Invoke this program with the value that the 'booboo' program writes to the
standard error stream.
vm$

    The first line of the output above is the value from the booboo process; this was written to the standard error stream, which was not redirected into the pipeline. xargs, receiving no input on its standard input stream, simply invoked fixer without any options.

    To correct this, we'll need to redirect fixer's standard error stream before creating the pipeline:

    vm$ booboo 2>&1 | xargs fixer
You got it!

    Using process substituion is also possible, but once again, we'll have to account for the source of the value--redirecting from standard error to standard output:

    vm$ fixer $(booboo)
fe2c245c8cb742e854faef9b7a3970063583b5cd
Expected exactly 1 argument but received 0.
Usage: fixer "value-from-booboo"
Invoke this program with the value that the 'booboo' program writes to the
standard error stream.
vm$ fixer $(booboo 2>&1)
You got it!
vm$

  3. In a previous chapter, we discussed redirecting input and output to a file. We can simulate a pipeline by writing one process's output stream to a file, and then using that file as the input stream for a subsequent process.

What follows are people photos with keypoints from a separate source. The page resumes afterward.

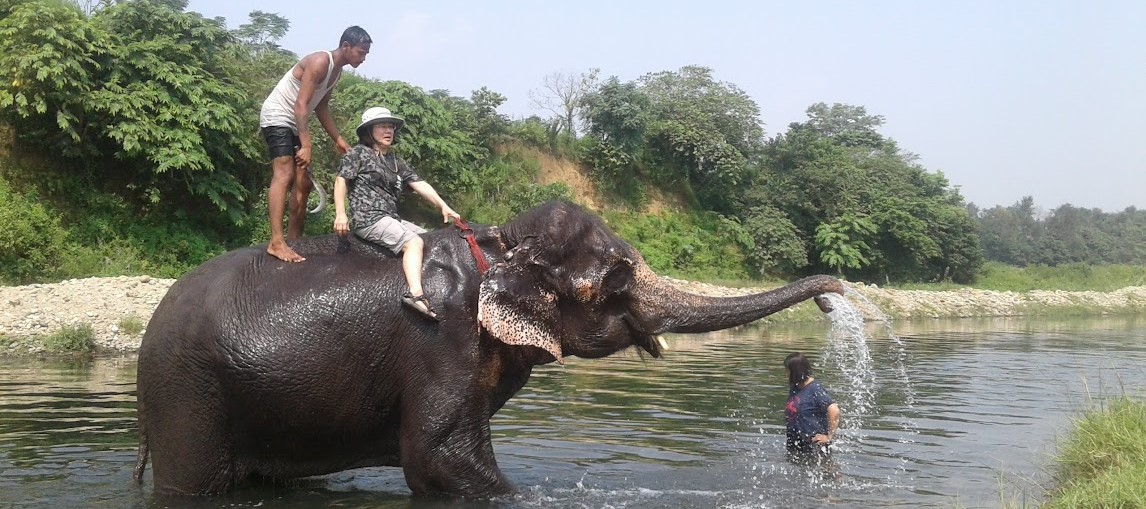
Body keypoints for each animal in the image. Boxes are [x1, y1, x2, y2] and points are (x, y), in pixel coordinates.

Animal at [134, 198, 848, 497]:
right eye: (616, 280)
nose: (834, 293)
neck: (498, 245)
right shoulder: (437, 340)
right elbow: (437, 456)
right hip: (186, 396)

    vm$ ls movies > movies.txt
vm$ grep squirrel < movies.txt
movies/get-squirrely.mp4
movies/squirrel-boy.mp4
movies/squirrels.mp4

    The end result is equivalent, but this approach is less efficient for a few reasons:

    1. Writing to a file involves transmitting data to the hard drive and waiting for the write operation to complete. Even with today's fancy solid state drives, this takes more time than a pipe (which buffers data in memory).
    2. The entire directory listing has to be created and stored before the grep operation can even begin. Directory listings are typically so small as to not present a problem, but this could be a more severe issue in other applications, where many gigabytes of data may pass through the stream.